§ **SOURCE EXTRACT**:
■ ■ ■ ■ ■ ■ ■
## Preprocessing pipeline
It includes the following steps
1. Resizing to max width of 600
2. Applying median blur
3. Grayscale conversion
4. Fast Non Local Mean denoising
5. Image segmentation
6. Image padding
7. Final Resizing
8. Negative

In [1]:
import cv2
import matplotlib.pyplot as plt
import os
import numpy as np

In [2]:
print(os.getcwd()) 
os.chdir('../dataset/')
print(os.getcwd()) 


d:\Projects\signature_verification\Notebooks
d:\Projects\signature_verification\dataset


### 1. Resizing to max width of 600

In [3]:
def resize_max_length(image, max_length=600):
    height, width = image.shape[:2]
    longest_side = max(height, width)

    # If already smaller than or equal to max_length, return as is
    if longest_side <= max_length:
        return image

    # Calculate scale factor and new dimensions
    scale = max_length / longest_side
    new_width = int(width * scale)
    new_height = int(height * scale)

    resized = cv2.resize(image, (new_width, new_height), interpolation=cv2.INTER_AREA)
    return resized

### 2. Grayscale conversion

In [4]:
def grayscale_conversion(image):
    gray = cv2.cvtColor(image, cv2.COLOR_BGR2GRAY)
    return gray

### 3. Fast Non Local Mean denoising

In [16]:
def FNLM_denoising(image):
    denoised = cv2.fastNlMeansDenoising(
        src=image,              # input image (must be grayscale)
        h=10,                  # filter strength (recommended: 3-10)
        templateWindowSize=10, # size of the template patch
        searchWindowSize=21    # size of the window to search for similar patches
    )
    return denoised

### 4. Image segmentation

In [6]:
def image_segmentation(gray_image):
    threshold_value = int(np.mean(gray_image))
    _, segmented = cv2.threshold(gray_image, threshold_value, 255, cv2.THRESH_BINARY)
    return segmented

### 5. Image padding

In [7]:
def pad_to_square(image):
    height, width = image.shape[:2]

    # Initialize padding
    leftPad = rightPad = topPad = bottomPad = 0

    # Determine padding needed
    if width < height:
        pad = (height - width) // 2
        leftPad = pad
        rightPad = height - width - pad  # to handle odd differences
    else:
        pad = (width - height) // 2
        topPad = pad
        bottomPad = width - height - pad

    # Apply padding (with white background = 255)
    color = [255, 255, 255] if len(image.shape) == 3 else 255
    padded_image = cv2.copyMakeBorder(
        image,
        top=topPad,
        bottom=bottomPad,
        left=leftPad,
        right=rightPad,
        borderType=cv2.BORDER_CONSTANT,
        value=color
    )

    return padded_image

### 6. Final resizing

In [8]:
def final_resize(image, target_size=(224, 224)):
    resized = cv2.resize(image, target_size, interpolation=cv2.INTER_AREA)
■ ■ ■ ■ ■ ■ ■
§ **STATED TASK 1**: Swap "new_height" for "scaled_height" in the stretch of the signature preprocessing notebook that opens with the words "new_height = int(height" and closes with "gray = cv2.cvtColor(image, cv2.COLOR_BGR2GRAY)", and give that stretch back.
§ **STATED TASK 2**: Extend the signature preprocessing notebook, picking up right after its last line of code.

§ **DATA EXTRACT**:
■ ■ ■ ■ ■ ■ ■
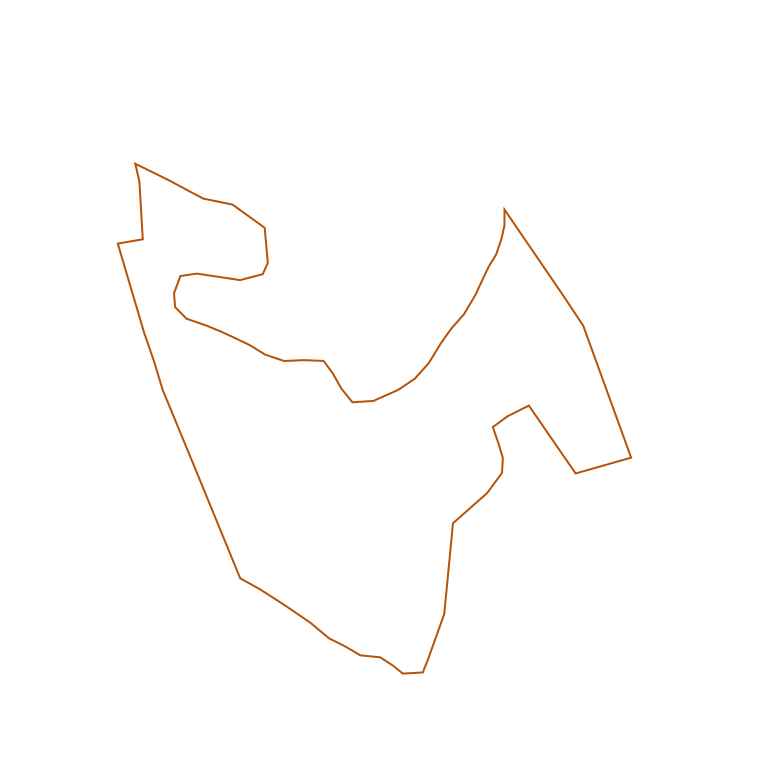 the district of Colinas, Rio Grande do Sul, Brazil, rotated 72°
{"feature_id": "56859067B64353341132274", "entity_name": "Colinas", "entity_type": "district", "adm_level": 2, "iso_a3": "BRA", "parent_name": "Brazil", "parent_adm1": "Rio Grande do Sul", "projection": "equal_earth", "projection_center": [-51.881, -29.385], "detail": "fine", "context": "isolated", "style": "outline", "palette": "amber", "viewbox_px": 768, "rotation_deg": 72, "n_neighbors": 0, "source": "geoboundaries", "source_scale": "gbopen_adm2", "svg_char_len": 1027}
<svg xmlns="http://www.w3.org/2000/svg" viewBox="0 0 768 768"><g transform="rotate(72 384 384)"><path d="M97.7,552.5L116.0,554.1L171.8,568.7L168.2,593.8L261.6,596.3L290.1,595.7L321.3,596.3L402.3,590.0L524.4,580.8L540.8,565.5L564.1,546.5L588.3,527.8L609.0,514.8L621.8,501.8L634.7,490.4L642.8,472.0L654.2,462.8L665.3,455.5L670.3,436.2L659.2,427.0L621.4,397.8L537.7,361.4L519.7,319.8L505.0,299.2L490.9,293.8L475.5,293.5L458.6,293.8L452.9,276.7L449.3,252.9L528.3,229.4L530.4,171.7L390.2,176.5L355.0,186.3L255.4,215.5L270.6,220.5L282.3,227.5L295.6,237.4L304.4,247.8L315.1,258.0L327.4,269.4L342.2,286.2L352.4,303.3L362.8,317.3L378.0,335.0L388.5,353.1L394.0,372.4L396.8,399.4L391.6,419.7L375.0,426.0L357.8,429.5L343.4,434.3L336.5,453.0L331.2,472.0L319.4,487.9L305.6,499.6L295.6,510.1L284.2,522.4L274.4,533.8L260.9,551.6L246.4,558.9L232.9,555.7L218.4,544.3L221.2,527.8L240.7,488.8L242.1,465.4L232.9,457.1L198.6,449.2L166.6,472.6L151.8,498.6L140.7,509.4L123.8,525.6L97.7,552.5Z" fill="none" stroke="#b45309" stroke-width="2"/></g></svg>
■ ■ ■ ■ ■ ■ ■
§ **EXPECTED ANSWER 1**:
scaled_height = int(height * scale)

    resized = cv2.resize(image, (new_width, scaled_height), interpolation=cv2.INTER_AREA)
    return resized

### 2. Grayscale conversion

In [4]:
def grayscale_conversion(image):
    gray = cv2.cvtColor(image, cv2.COLOR_BGR2GRAY)

§ **EXPECTED ANSWER 2**:
    return resized

### 7. Performing negative

In [9]:
def negative_image(image):
    negative = 255 - image
    return negative

## final preprocessing module

In [10]:
def preprocessing_block(image):
    resized = resize_max_length(image)    
    gray = grayscale_conversion(resized)
    denoised = FNLM_denoising(gray)
    segmented = image_segmentation(denoised)
    padded_image = pad_to_square(segmented)
    final_resized_img = final_resize(padded_image)
    negative = 255 - final_resized_img
    return negative

In [20]:
print(os.getcwd())
source_path = os.getcwd() + '/Genuine/'
destination_path = '../Preprocessed/Genuine/'
print(os.listdir(source_path))



print(source_path)
for i in range(1,11):
    files = os.listdir(os.path.join(source_path,str(i)))
    files.sort()  # Sort files to maintain order
    for file in files:
        read_img = cv2.imread(os.path.join(source_path,str(i),file))
        preprocessed_image = preprocessing_block(read_img)
        cv2.imwrite(destination_path + str(i) + '/' + file.split('.')[0] + '_pp.tif', preprocessed_image)
         
 
    

d:\Projects\signature_verification\dataset
['1', '10', '2', '3', '4', '5', '6', '7', '8', '9']
d:\Projects\signature_verification\dataset/Genuine/


## Dataset splitting

In [25]:
print(os.getcwd())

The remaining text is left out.